ACTIVITY -> Each line below must be transcribed exactly, and no picture may appear in the transcription.

SOURCE MATERIAL ->
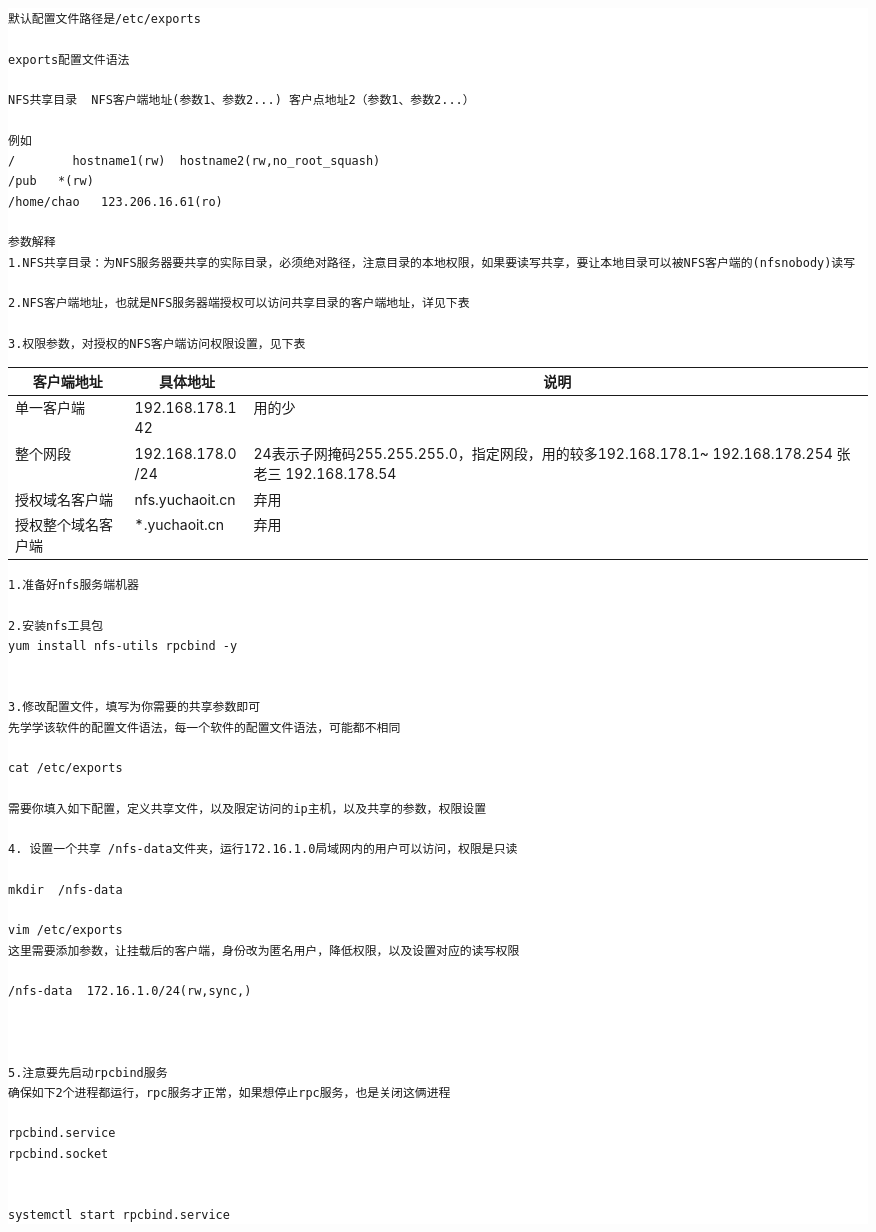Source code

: 

```shell
默认配置文件路径是/etc/exports

exports配置文件语法

NFS共享目录  NFS客户端地址(参数1、参数2...) 客户点地址2（参数1、参数2...）

例如
/        hostname1(rw)  hostname2(rw,no_root_squash)
/pub   *(rw)
/home/chao   123.206.16.61(ro)

参数解释
1.NFS共享目录：为NFS服务器要共享的实际目录，必须绝对路径，注意目录的本地权限，如果要读写共享，要让本地目录可以被NFS客户端的(nfsnobody)读写

2.NFS客户端地址，也就是NFS服务器端授权可以访问共享目录的客户端地址，详见下表

3.权限参数，对授权的NFS客户端访问权限设置，见下表
```

| 客户端地址         | 具体地址         | 说明                                                         |
| ------------------ | ---------------- | ------------------------------------------------------------ |
| 单一客户端         | 192.168.178.142  | 用的少                                                       |
| 整个网段           | 192.168.178.0/24 | 24表示子网掩码255.255.255.0，指定网段，用的较多192.168.178.1~ 192.168.178.254   张老三 192.168.178.54 |
| 授权域名客户端     | nfs.yuchaoit.cn  | 弃用                                                         |
| 授权整个域名客户端 | *.yuchaoit.cn    | 弃用                                                         |



```shell
1.准备好nfs服务端机器

2.安装nfs工具包
yum install nfs-utils rpcbind -y


3.修改配置文件，填写为你需要的共享参数即可
先学学该软件的配置文件语法，每一个软件的配置文件语法，可能都不相同

cat /etc/exports

需要你填入如下配置，定义共享文件，以及限定访问的ip主机，以及共享的参数，权限设置

4. 设置一个共享 /nfs-data文件夹，运行172.16.1.0局域网内的用户可以访问，权限是只读

mkdir  /nfs-data

vim /etc/exports
这里需要添加参数，让挂载后的客户端，身份改为匿名用户，降低权限，以及设置对应的读写权限

/nfs-data  172.16.1.0/24(rw,sync,)



5.注意要先启动rpcbind服务
确保如下2个进程都运行，rpc服务才正常，如果想停止rpc服务，也是关闭这俩进程

rpcbind.service
rpcbind.socket


systemctl start rpcbind.service
```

WORKED SOLUTION ->
Source code

: 

```shell
默认配置文件路径是/etc/exports

exports配置文件语法

NFS共享目录  NFS客户端地址(参数1、参数2...) 客户点地址2（参数1、参数2...）

例如
/        hostname1(rw)  hostname2(rw,no_root_squash)
/pub   *(rw)
/home/chao   123.206.16.61(ro)

参数解释
1.NFS共享目录：为NFS服务器要共享的实际目录，必须绝对路径，注意目录的本地权限，如果要读写共享，要让本地目录可以被NFS客户端的(nfsnobody)读写

2.NFS客户端地址，也就是NFS服务器端授权可以访问共享目录的客户端地址，详见下表

3.权限参数，对授权的NFS客户端访问权限设置，见下表
```

| 客户端地址         | 具体地址         | 说明                                                         |
| ------------------ | ---------------- | ------------------------------------------------------------ |
| 单一客户端         | 192.168.178.142  | 用的少                                                       |
| 整个网段           | 192.168.178.0/24 | 24表示子网掩码255.255.255.0，指定网段，用的较多192.168.178.1~ 192.168.178.254   张老三 192.168.178.54 |
| 授权域名客户端     | nfs.yuchaoit.cn  | 弃用                                                         |
| 授权整个域名客户端 | *.yuchaoit.cn    | 弃用                                                         |



```shell
1.准备好nfs服务端机器

2.安装nfs工具包
yum install nfs-utils rpcbind -y


3.修改配置文件，填写为你需要的共享参数即可
先学学该软件的配置文件语法，每一个软件的配置文件语法，可能都不相同

cat /etc/exports

需要你填入如下配置，定义共享文件，以及限定访问的ip主机，以及共享的参数，权限设置

4. 设置一个共享 /nfs-data文件夹，运行172.16.1.0局域网内的用户可以访问，权限是只读

mkdir  /nfs-data

vim /etc/exports
这里需要添加参数，让挂载后的客户端，身份改为匿名用户，降低权限，以及设置对应的读写权限

/nfs-data  172.16.1.0/24(rw,sync,)



5.注意要先启动rpcbind服务
确保如下2个进程都运行，rpc服务才正常，如果想停止rpc服务，也是关闭这俩进程

rpcbind.service
rpcbind.socket


systemctl start rpcbind.service
```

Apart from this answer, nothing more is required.